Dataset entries
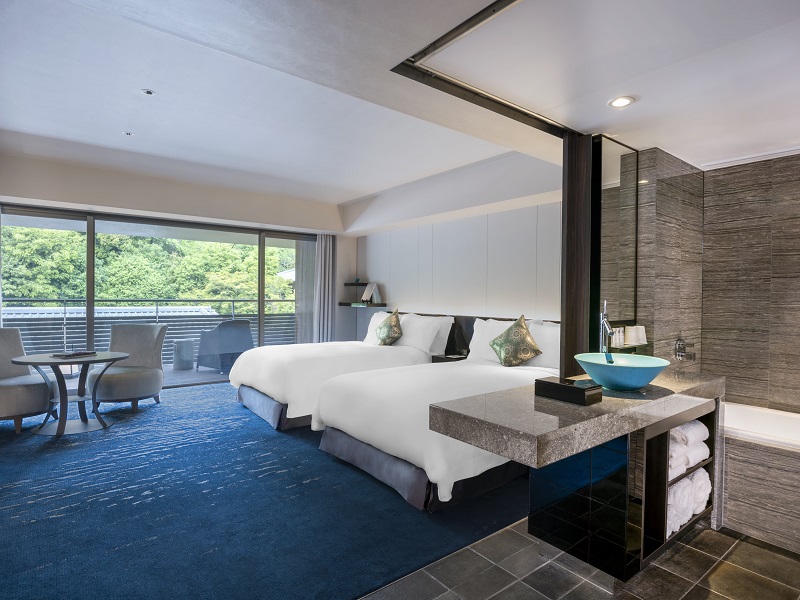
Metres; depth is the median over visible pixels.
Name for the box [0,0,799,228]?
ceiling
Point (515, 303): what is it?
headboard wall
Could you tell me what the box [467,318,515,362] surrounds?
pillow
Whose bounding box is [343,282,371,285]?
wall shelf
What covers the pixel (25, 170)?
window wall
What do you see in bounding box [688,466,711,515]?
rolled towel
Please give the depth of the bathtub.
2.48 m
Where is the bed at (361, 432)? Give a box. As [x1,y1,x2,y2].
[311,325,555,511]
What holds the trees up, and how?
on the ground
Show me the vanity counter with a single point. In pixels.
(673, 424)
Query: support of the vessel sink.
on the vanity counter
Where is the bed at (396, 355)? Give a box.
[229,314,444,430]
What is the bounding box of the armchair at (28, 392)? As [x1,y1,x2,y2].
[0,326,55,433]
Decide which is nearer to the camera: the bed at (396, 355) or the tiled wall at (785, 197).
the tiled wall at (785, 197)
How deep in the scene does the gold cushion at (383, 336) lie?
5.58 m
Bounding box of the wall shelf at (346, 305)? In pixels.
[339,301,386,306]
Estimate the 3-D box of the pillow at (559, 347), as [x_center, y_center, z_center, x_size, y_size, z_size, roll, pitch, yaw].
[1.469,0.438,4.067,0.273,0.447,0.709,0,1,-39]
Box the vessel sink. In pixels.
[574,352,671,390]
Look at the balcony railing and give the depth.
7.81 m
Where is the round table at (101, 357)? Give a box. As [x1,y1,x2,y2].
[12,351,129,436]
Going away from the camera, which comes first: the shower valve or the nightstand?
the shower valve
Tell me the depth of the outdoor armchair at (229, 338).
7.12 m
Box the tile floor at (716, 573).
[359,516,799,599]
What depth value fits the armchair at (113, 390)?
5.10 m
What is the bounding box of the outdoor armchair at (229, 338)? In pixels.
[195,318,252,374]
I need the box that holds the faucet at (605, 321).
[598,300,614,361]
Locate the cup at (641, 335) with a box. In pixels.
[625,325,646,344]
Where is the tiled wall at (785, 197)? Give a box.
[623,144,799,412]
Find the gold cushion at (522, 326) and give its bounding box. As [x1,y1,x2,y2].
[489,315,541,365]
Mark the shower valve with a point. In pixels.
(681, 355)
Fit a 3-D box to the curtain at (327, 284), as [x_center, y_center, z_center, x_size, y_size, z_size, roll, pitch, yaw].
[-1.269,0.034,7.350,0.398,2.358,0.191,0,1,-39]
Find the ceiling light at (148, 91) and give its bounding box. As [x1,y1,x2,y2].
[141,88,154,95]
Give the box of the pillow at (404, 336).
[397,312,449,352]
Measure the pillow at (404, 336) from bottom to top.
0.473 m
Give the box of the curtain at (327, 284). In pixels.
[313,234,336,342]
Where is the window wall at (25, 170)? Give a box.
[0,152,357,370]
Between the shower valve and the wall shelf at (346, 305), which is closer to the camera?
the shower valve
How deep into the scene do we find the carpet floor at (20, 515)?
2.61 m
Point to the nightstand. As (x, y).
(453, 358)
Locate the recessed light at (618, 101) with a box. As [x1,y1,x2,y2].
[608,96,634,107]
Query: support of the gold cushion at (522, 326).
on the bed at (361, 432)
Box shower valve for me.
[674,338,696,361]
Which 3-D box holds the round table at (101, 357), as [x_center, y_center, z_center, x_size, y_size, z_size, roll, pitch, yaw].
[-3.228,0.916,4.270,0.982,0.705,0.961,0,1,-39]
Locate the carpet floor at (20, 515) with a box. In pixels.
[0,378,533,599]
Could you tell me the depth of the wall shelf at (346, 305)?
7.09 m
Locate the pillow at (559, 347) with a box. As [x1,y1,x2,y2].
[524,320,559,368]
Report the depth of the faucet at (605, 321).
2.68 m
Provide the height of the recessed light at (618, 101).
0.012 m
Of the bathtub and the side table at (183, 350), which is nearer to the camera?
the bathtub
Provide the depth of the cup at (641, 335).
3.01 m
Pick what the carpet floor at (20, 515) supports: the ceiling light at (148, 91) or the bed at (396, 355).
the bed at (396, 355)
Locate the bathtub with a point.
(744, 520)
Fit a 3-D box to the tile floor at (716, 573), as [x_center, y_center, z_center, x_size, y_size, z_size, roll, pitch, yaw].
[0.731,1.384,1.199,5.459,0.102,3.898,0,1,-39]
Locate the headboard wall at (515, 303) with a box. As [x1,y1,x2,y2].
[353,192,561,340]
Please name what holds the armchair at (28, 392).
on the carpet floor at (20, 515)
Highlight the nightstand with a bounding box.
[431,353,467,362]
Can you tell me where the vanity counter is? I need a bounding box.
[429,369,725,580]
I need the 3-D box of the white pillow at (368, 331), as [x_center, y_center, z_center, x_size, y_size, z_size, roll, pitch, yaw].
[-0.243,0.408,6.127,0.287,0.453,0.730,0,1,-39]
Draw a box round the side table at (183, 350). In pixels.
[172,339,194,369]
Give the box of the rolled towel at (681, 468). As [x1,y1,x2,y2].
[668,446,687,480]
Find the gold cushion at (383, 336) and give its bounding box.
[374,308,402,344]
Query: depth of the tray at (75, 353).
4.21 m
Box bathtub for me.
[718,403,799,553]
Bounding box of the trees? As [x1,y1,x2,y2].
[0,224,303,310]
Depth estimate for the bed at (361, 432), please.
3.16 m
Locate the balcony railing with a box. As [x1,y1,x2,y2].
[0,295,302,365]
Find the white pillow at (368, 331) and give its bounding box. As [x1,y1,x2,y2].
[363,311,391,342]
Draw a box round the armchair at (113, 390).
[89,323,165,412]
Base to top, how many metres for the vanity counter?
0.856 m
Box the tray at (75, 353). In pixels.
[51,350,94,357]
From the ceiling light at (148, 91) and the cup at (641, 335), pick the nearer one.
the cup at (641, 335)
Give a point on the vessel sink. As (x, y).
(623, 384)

▸ Requirement
Every entry above should be printed again exactly, except for the pictures.

▸ Output for this task
Metres; depth is the median over visible pixels.
Name for the box [0,0,799,228]?
ceiling
Point (515, 303): what is it?
headboard wall
Could you tell me what the box [467,318,515,362] surrounds?
pillow
Whose bounding box is [343,282,371,285]?
wall shelf
What covers the pixel (25, 170)?
window wall
What do you see in bounding box [688,466,711,515]?
rolled towel
Please give the depth of the bathtub.
2.48 m
Where is the bed at (361, 432)? Give a box. As [x1,y1,x2,y2].
[311,325,555,511]
What holds the trees up, and how?
on the ground
Show me the vanity counter with a single point. In pixels.
(673, 424)
Query: support of the vessel sink.
on the vanity counter
Where is the bed at (396, 355)? Give a box.
[229,314,444,430]
What is the bounding box of the armchair at (28, 392)? As [x1,y1,x2,y2].
[0,326,55,433]
Decide which is nearer to the camera: the bed at (396, 355) or the tiled wall at (785, 197).
the tiled wall at (785, 197)
How deep in the scene does the gold cushion at (383, 336) lie?
5.58 m
Bounding box of the wall shelf at (346, 305)? In pixels.
[339,301,386,306]
Estimate the 3-D box of the pillow at (559, 347), as [x_center, y_center, z_center, x_size, y_size, z_size, roll, pitch, yaw].
[1.469,0.438,4.067,0.273,0.447,0.709,0,1,-39]
Box the vessel sink. In pixels.
[574,352,671,390]
Look at the balcony railing and give the depth.
7.81 m
Where is the round table at (101, 357)? Give a box. As [x1,y1,x2,y2].
[12,351,129,436]
Going away from the camera, which comes first: the shower valve or the nightstand?
the shower valve
Tell me the depth of the outdoor armchair at (229, 338).
7.12 m
Box the tile floor at (716, 573).
[359,516,799,599]
What depth value fits the armchair at (113, 390)?
5.10 m
What is the bounding box of the outdoor armchair at (229, 338)? In pixels.
[195,318,252,374]
I need the box that holds the faucet at (605, 321).
[598,300,614,361]
Locate the cup at (641, 335) with a box. In pixels.
[625,325,646,344]
Where is the tiled wall at (785, 197)? Give a box.
[623,144,799,412]
Find the gold cushion at (522, 326) and give its bounding box. As [x1,y1,x2,y2].
[489,315,541,365]
Mark the shower valve with a point. In pixels.
(681, 355)
Fit a 3-D box to the curtain at (327, 284), as [x_center, y_center, z_center, x_size, y_size, z_size, roll, pitch, yaw].
[-1.269,0.034,7.350,0.398,2.358,0.191,0,1,-39]
Find the ceiling light at (148, 91) and give its bounding box. As [x1,y1,x2,y2].
[141,88,154,95]
Give the box of the pillow at (404, 336).
[397,312,449,352]
Measure the pillow at (404, 336) from bottom to top.
0.473 m
Give the box of the curtain at (327, 284). In pixels.
[313,234,336,342]
Where is the window wall at (25, 170)? Give a box.
[0,152,357,370]
Between the shower valve and the wall shelf at (346, 305), which is closer to the camera?
the shower valve
How deep into the scene do we find the carpet floor at (20, 515)?
2.61 m
Point to the nightstand. As (x, y).
(453, 358)
Locate the recessed light at (618, 101) with a box. As [x1,y1,x2,y2].
[608,96,634,107]
Query: support of the gold cushion at (522, 326).
on the bed at (361, 432)
Box shower valve for me.
[674,338,696,361]
Which 3-D box holds the round table at (101, 357), as [x_center, y_center, z_center, x_size, y_size, z_size, roll, pitch, yaw].
[-3.228,0.916,4.270,0.982,0.705,0.961,0,1,-39]
Locate the carpet floor at (20, 515) with a box. In pixels.
[0,378,533,599]
Could you tell me the depth of the wall shelf at (346, 305)?
7.09 m
Locate the pillow at (559, 347) with a box. As [x1,y1,x2,y2].
[524,320,559,368]
Report the depth of the faucet at (605, 321).
2.68 m
Provide the height of the recessed light at (618, 101).
0.012 m
Of the bathtub and the side table at (183, 350), which is nearer to the camera?
the bathtub
Provide the depth of the cup at (641, 335).
3.01 m
Pick what the carpet floor at (20, 515) supports: the ceiling light at (148, 91) or the bed at (396, 355).
the bed at (396, 355)
Locate the bathtub with a point.
(744, 520)
Fit a 3-D box to the tile floor at (716, 573), as [x_center, y_center, z_center, x_size, y_size, z_size, roll, pitch, yaw].
[0.731,1.384,1.199,5.459,0.102,3.898,0,1,-39]
Locate the headboard wall at (515, 303) with a box. As [x1,y1,x2,y2].
[353,192,561,340]
Please name what holds the armchair at (28, 392).
on the carpet floor at (20, 515)
Highlight the nightstand with a bounding box.
[431,353,467,362]
Can you tell me where the vanity counter is? I need a bounding box.
[429,369,725,580]
I need the 3-D box of the white pillow at (368, 331), as [x_center, y_center, z_center, x_size, y_size, z_size, roll, pitch, yaw].
[-0.243,0.408,6.127,0.287,0.453,0.730,0,1,-39]
Draw a box round the side table at (183, 350). In pixels.
[172,339,194,369]
Give the box of the rolled towel at (681, 468). As [x1,y1,x2,y2].
[668,446,687,480]
Find the gold cushion at (383, 336) and give its bounding box.
[374,308,402,344]
Query: depth of the tray at (75, 353).
4.21 m
Box bathtub for me.
[718,403,799,553]
Bounding box of the trees? As [x1,y1,x2,y2].
[0,224,303,310]
Depth estimate for the bed at (361, 432), please.
3.16 m
Locate the balcony railing with a box. As [x1,y1,x2,y2].
[0,295,302,365]
Find the white pillow at (368, 331) and give its bounding box. As [x1,y1,x2,y2].
[363,311,391,342]
Draw a box round the armchair at (113, 390).
[89,323,165,412]
Base to top, how many metres for the vanity counter?
0.856 m
Box the tray at (75, 353). In pixels.
[51,350,94,357]
From the ceiling light at (148, 91) and the cup at (641, 335), pick the nearer one.
the cup at (641, 335)
Give a point on the vessel sink. As (x, y).
(623, 384)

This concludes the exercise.